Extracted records
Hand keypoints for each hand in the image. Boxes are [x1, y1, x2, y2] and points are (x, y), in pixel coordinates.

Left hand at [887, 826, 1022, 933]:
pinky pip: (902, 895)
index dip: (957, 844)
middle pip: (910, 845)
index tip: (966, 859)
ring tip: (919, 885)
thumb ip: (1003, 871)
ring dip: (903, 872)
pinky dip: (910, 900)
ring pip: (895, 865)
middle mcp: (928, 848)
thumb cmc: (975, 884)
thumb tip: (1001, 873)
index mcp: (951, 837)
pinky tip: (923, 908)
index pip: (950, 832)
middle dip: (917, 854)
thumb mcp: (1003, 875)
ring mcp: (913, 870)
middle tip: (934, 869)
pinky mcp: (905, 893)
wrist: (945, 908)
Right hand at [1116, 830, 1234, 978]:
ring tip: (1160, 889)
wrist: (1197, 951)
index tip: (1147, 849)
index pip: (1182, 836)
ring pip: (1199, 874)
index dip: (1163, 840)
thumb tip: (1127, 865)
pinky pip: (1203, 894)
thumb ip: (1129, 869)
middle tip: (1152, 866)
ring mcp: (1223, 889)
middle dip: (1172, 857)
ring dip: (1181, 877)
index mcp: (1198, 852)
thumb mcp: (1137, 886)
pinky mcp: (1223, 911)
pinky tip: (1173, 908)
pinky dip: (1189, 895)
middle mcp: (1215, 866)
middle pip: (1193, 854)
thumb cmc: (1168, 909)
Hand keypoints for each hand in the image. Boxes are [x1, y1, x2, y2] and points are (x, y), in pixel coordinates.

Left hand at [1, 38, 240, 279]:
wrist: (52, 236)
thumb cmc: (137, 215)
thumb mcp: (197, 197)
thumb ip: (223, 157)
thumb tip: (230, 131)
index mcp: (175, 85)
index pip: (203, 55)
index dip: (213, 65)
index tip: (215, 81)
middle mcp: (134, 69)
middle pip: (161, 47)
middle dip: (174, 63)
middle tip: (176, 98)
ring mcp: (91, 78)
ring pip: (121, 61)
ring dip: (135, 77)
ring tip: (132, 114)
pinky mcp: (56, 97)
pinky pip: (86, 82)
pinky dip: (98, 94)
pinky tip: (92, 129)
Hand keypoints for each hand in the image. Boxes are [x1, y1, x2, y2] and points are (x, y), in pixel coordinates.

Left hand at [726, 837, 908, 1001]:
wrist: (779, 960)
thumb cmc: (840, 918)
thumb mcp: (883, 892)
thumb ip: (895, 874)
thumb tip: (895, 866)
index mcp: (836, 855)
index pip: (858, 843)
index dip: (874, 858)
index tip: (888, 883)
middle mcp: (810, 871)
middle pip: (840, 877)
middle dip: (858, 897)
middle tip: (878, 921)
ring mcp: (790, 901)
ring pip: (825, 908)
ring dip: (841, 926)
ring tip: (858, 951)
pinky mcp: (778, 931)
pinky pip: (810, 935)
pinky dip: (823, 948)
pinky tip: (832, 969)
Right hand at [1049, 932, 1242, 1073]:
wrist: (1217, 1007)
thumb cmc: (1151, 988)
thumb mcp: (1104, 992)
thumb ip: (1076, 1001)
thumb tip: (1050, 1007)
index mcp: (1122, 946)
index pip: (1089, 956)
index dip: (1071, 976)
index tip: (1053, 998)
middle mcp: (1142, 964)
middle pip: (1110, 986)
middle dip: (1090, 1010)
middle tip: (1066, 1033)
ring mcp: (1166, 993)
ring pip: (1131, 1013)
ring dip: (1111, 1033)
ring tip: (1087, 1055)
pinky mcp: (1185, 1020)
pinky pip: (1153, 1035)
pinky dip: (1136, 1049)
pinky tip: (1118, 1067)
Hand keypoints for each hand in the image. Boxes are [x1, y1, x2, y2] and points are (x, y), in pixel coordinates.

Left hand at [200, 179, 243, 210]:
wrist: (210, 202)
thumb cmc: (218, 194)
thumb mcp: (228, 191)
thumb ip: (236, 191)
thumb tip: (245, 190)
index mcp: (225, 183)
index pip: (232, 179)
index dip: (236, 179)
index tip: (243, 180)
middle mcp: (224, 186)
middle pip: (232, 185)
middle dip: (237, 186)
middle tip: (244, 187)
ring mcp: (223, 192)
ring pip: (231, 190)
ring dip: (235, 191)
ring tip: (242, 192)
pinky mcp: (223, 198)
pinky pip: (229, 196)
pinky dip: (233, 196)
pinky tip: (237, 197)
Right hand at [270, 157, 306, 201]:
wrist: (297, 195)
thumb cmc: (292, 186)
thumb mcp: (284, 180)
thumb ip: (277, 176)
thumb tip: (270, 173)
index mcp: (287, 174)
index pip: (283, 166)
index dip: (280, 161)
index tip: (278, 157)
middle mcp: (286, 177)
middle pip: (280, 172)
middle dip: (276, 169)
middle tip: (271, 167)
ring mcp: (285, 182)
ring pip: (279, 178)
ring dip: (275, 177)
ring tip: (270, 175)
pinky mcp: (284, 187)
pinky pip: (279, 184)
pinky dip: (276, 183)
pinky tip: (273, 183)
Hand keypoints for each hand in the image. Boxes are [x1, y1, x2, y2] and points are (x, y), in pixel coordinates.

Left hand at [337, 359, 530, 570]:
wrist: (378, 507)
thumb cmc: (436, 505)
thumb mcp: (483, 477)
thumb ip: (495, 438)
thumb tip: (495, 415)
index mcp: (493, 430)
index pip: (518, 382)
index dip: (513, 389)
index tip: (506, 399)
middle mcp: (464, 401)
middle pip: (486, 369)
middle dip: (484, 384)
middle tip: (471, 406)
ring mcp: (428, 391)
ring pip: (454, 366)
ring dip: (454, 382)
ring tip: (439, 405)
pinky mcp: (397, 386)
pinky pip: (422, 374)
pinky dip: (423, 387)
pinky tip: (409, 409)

> **Exercise aim**: Beginning with the line above that contains "middle mcp: (810, 871)", copy each line exactly up to and including the line that contains "pinky tip: (832, 969)", and go no further.

> **Your solution**:
middle mcp: (810, 871)
middle pip: (840, 877)
middle dip: (858, 897)
middle tip: (878, 921)
ring mcp: (790, 901)
ring pip: (825, 908)
ring dip: (841, 926)
ring tip: (858, 951)
pinky mcp: (778, 931)
pinky pip: (810, 935)
pinky dip: (823, 948)
pinky tip: (832, 969)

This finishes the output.